History and Use of the Diaeresis
or, More Than You Ever Wanted to Know About Two Silly Dots Above a Vowel
The concept of diaeresis comes from Latin verse.
A verse of traditional dactylic hexameter consists of six metrons
(or metra to be pedantic), where each metron is a single dactyl,
ie. trisyllabic foot. For example, the first line of the Aeneid is:
arma virumque cano, Troiae qui primus aboris
which, when divided into metra, becomes:
arma vi | rumque ca | no, Troi | ae qui | primus ab | oris
As you can see, metra are marked off without regard to the
underlying words, but sometimes they coincide, as in the boundary
between the fourth and fifth metra above. Unlike a caesura
, which is an
intentional pause on a word boundary within a metron, this is mere
coincidence and should be (almost) ignored when reciting. The mark for this
is the original diaeresis
(Greek for division
and it was denoted with two vertical lines, like this:
arma vi | rumque ca | no, Troi | ae qui || primus ab | oris
Romance Usage (Trema)
Skipping ahead a few millennia, this notation shrunk down into two little dots placed on the second character,
also called the trema,
and was borrowed into French and most other Romance languages
for separating digraphs (multiple letters that form only one sound)
════
§ YOUR GOAL
Answer these questions about the text on the diaeresis.
1. How many metrons make up a verse of traditional dactylic hexameter?
2. What does the Greek word diaeresis mean?
3. What other name does the text give for the two little dots placed on the second character?
The listing isn't needed here.

§ DATA EXCERPT
════
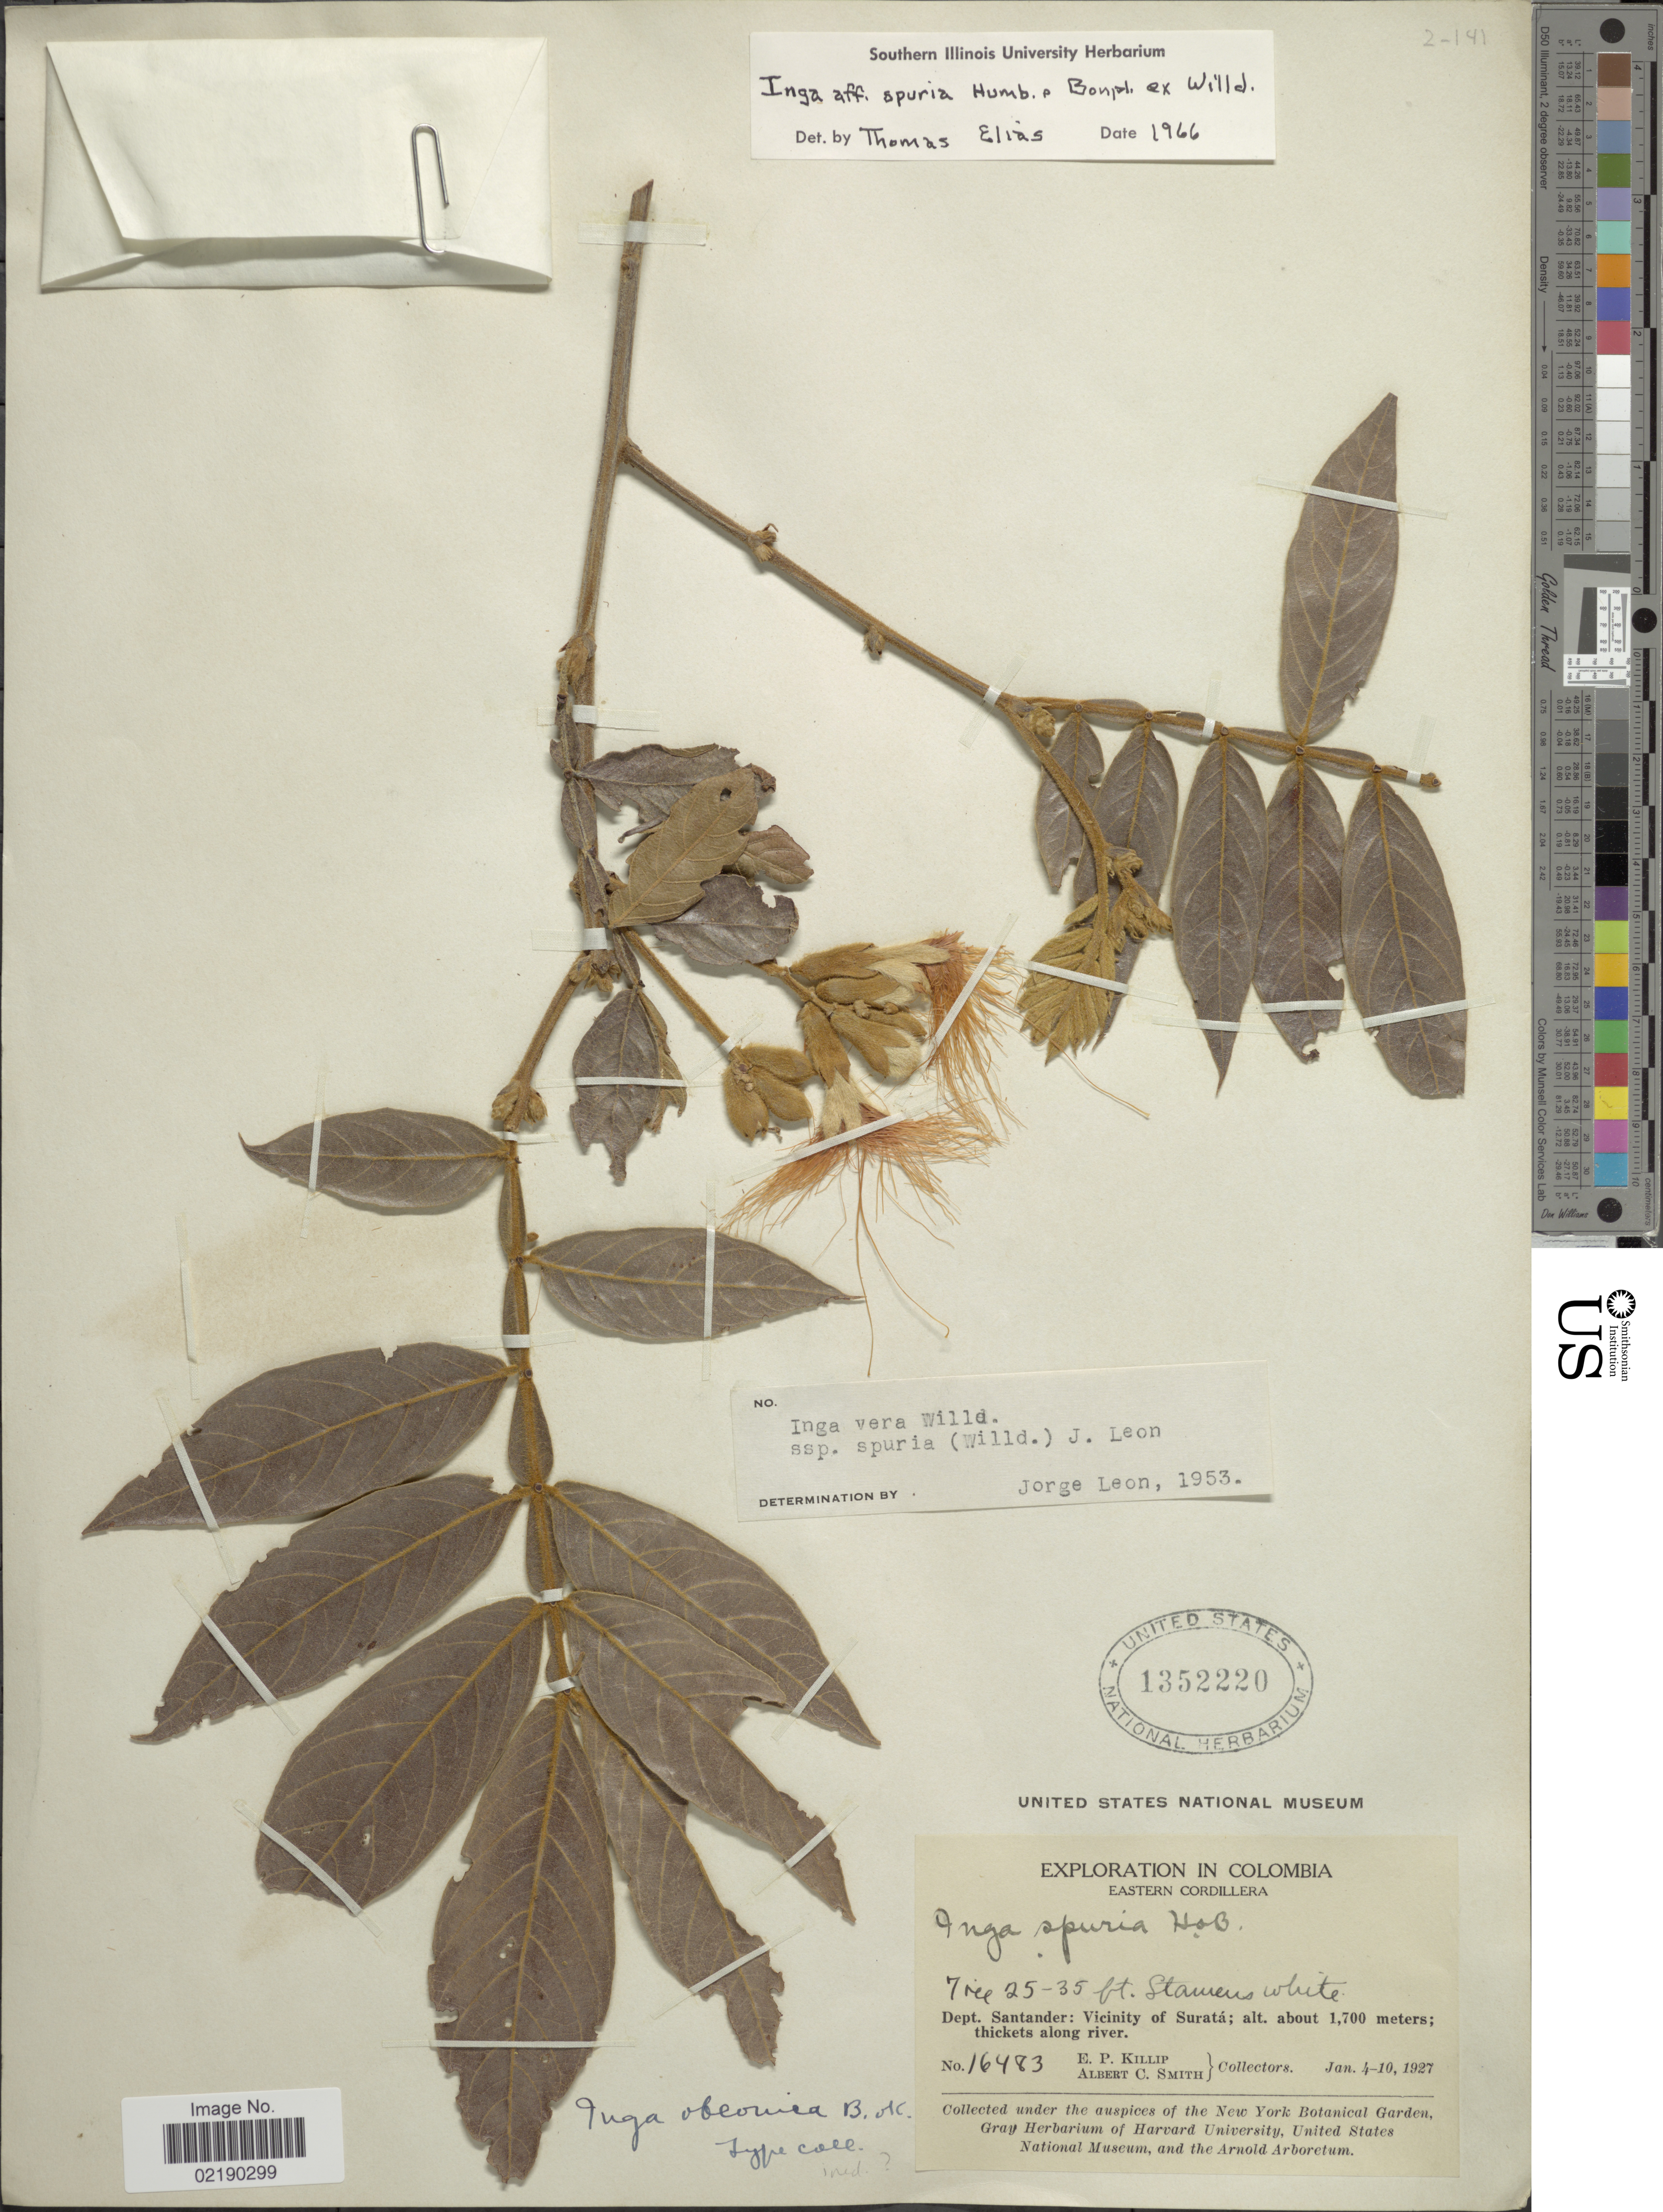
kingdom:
════
§ WRITTEN RESPONSE
1. Six.
2. Division.
3. The trema.